The current life-cycle standard is 12 years, but fleet managers are unsure of how this standard was established or if it is the best standard to follow. Furthermore, decisions about when to replace are often made based on the resources available for the year without planning for replacement ahead of time, resulting in a tendency to extend vehicle life rather than replacing on a regular basis.
In a recent research study, David Wyrick, professor and head of the Department of Mechanical and Industrial Engineering at the University of Minnesota Duluth, took on these issues of snowplow fleet management. The primary objectives of his study were to investigate how to improve fleet operating costs through effective vehicle replacement, to validate (or challenge) the current vehicle life standard of 12 years, and to understand utilization issues at the Minnesota Department of Transportation.
This research was conducted through the Northland Advanced Transportation Systems Research Laboratories, a program of the ITS Institute that studies comprehensive winter transportation systems and the transportation needs of small urban areas.
For the study, Wyrick used the Equivalent Uniform Annual Cost (EUAC) method as one way to determine an appropriate life-cycle standard for Mn/DOT's fleet, focusing on the class 330 snowplow. This method analyzes the costs associated with owning a fleet asset throughout its life (including acquisition, operation, maintenance, and disposal costs) to reveal the time range with the lowest annualized costs. Over the life of a vehicle, the annualized acquisition cost comes down as the annual operating costs go up. Using EUAC, the researcher looks for the area in the middle after the acquisition cost has gone down enough and before the operating costs have gone up too high. This is the "window of opportunity" for replacing assets, Wyrick says.

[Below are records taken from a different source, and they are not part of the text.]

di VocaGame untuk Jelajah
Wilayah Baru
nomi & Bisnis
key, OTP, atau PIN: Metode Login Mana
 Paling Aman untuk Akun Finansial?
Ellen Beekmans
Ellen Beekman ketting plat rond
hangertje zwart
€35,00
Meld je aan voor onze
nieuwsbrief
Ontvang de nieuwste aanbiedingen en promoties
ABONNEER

Good data were hard to find because of inconsistent entering and tracking of data, but Wyrick was able to make some tentative conclusions based on his analysis. He provided examples from two Mn/DOT districts: District 6, in the southeast corner of the state, and District 1, in the north. The results showed an average optimal life cycle of 10.76 years for District 6, and 9.26 years for District 1. These results were based on total cost per year of the vehicles.

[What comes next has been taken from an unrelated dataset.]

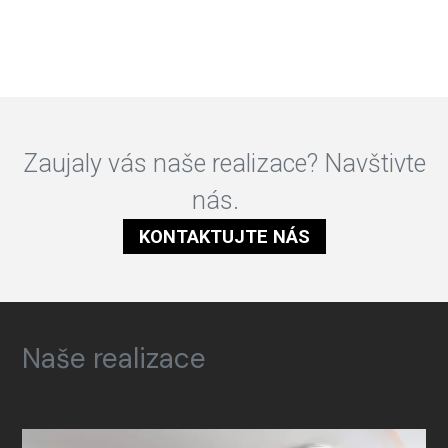
Zaujaly vás naše realizace? Navštivte
nás.
KONTAKTUJTE NÁS
Naše realizace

Assuming the results from Districts 1 and 6 can be generalized, if the life cycles of Mn/DOT's snowplows were reduced from 12 years to 8 years, Mn/DOT could save up to $330,000 per year statewide on the class 330 snowplows alone. In addition, there are other, intangible advantages to earlier replacement: newer vehicles get used more often, have improved technology and safety features, and are preferred by operators.

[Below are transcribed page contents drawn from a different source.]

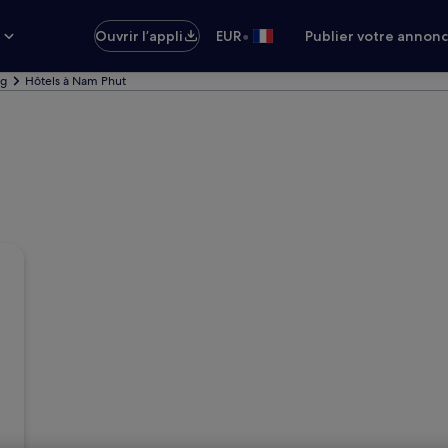
•
s
Ouvrir l’appli
EUR
Publier votre annon
ng
Hôtels à Nam Phut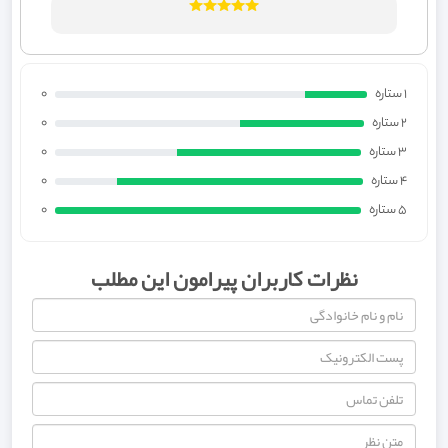
1 ستاره
0
2 ستاره
0
3 ستاره
0
4 ستاره
0
5 ستاره
0
نظرات کاربران پیرامون این مطلب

The second aspect of Wyrick's study was utilization—how much the plows should be used each year. Unfortunately, snowplow performance requirements can be contradictory. On one hand, Mn/DOT districts are evaluated by how quickly they get down to bare lane after a snow event, which encourages having more plows to accomplish this faster. However, the standard utilization minimum for snowplows is 3,500 miles a year, which promotes having fewer plows. Wyrick observed that although it's important to use the plows the optimum amount, that amount isn't clear to DOTs because of competing performance measures.
Wyrick says that a statewide life-cycle standard "may not be optimal" because of differences among districts and among individual vehicles. He suggests that life-cycle analysis could be conducted on an individual unit basis to dispose of problem vehicles earlier and to keep reliable vehicles longer. This could be done by using trend analysis, which tracks whether the cost is increasing or decreasing for each vehicle and then replacing those for which the costs are increasing, or by using a control chart, which tries to keep costs between specified upper and lower limits. Better data would be needed for those methods, however, and Mn/DOT has plans to improve its information systems and data-entry practices. Since there is a potential for significant savings each year, the extra effort required for effective life-cycle costing would likely be well worth it. [The final report of this research is available at www.cts.umn.edu.]